Coach backs Sarfraz to lead Pakistan at Cricket World Cup
ISLAMABAD (AP) — Pakistan coach Mickey Arthur says it’s time to move on from captain Sarfraz Ahmed’s four-match ban for a racial taunt and concentrate on finalizing the team for the Cricket World Cup.
Sarfraz was reaffirmed on Tuesday as captain to the end of the World Cup in July, despite the Pakistan Cricket Board saying its policy was to name the captain on a series-to-series basis.
Pakistan media have questioned the Sarfraz decision, including whether it was a political riposte at the ICC for banning Sarfraz. Private broadcaster Geo News wondered whether the PCB did a U-turn or succumbed to pressure from unnamed quarters.
On the national team’s return on Friday from the tour of South Africa, Arthur said PCB chairman Ehsan Mani talked with him and chief selector Inzamam-ul-Haq before reappointing Sarfraz as captain.
“We’ve made that decision because we are very comfortable with Sarfraz leading this team forward,” Arthur said in Lahore. “There’s clarity, there’s no more speculation.”
Sarfraz was banned for racially taunting South Africa allrounder Andile Phehlukwayo in an ODI last month in Durban.

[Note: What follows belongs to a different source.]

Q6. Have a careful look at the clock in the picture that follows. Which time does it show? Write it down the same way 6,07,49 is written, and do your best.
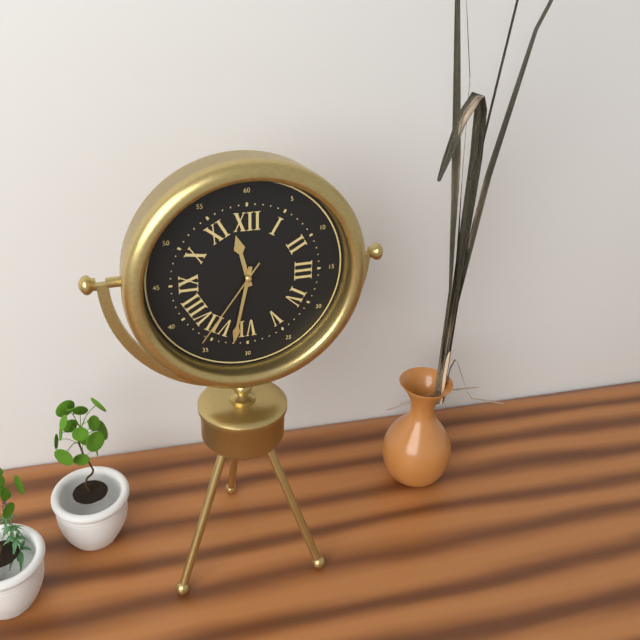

He returned home and missed the last two one-day internationals and the entire three-match Twenty20 series.
“What he did was wrong and it was worked through,” Arthur said. “Saffy took it on the chin, he apologized, he moved forward, everything was handled properly.”
Arthur believed Sarfraz’s main job is wicketkeeping, and he was not worried about his captain’s dip in batting form.
“He (Sarfraz) has dropped eight balls in four and a half months, so he is not out of form in his core job,” Arthur said. “I’m not, and I want to reiterate, not worried about Sarfraz Ahmed’s (batting) form.”
Pakistan lost the test, ODI, and T20 series in South Africa.
While Arthur acknowledged Pakistan needed to improve a lot in test matches, he was disappointed to lose the ODIs 3-2 and the T20s 2-1.
“We thought we were as good as South Africa in those conditions,” he said.
Arthur criticized the test pitches as none of the games went to the fifth day. But Arthur said Pakistan was not the only team which has struggled in South Africa.
“I don’t think there’s any coincidence that no Asian team has won a test series in South Africa,” he said. “So we know we’ve got a lot of work to do with our test side.”
He picked out Babar Azam for praise, for becoming the batting mainstay in white-ball cricket.
“South Africa is the toughest place to bat ... to see Babar Azam’s development across all formats on this tour was simply amazing and I think was something to be proud,” he said.
The South African-born Arthur said he had a pool of about 20 players from which the final 15 will be picked for the Cricket World Cup in England and Wales.
“We’re probably ahead of lot of other teams ... we have condensed our pool and now have to finalize it after the Australia tour (in March), so we are pretty much on track.”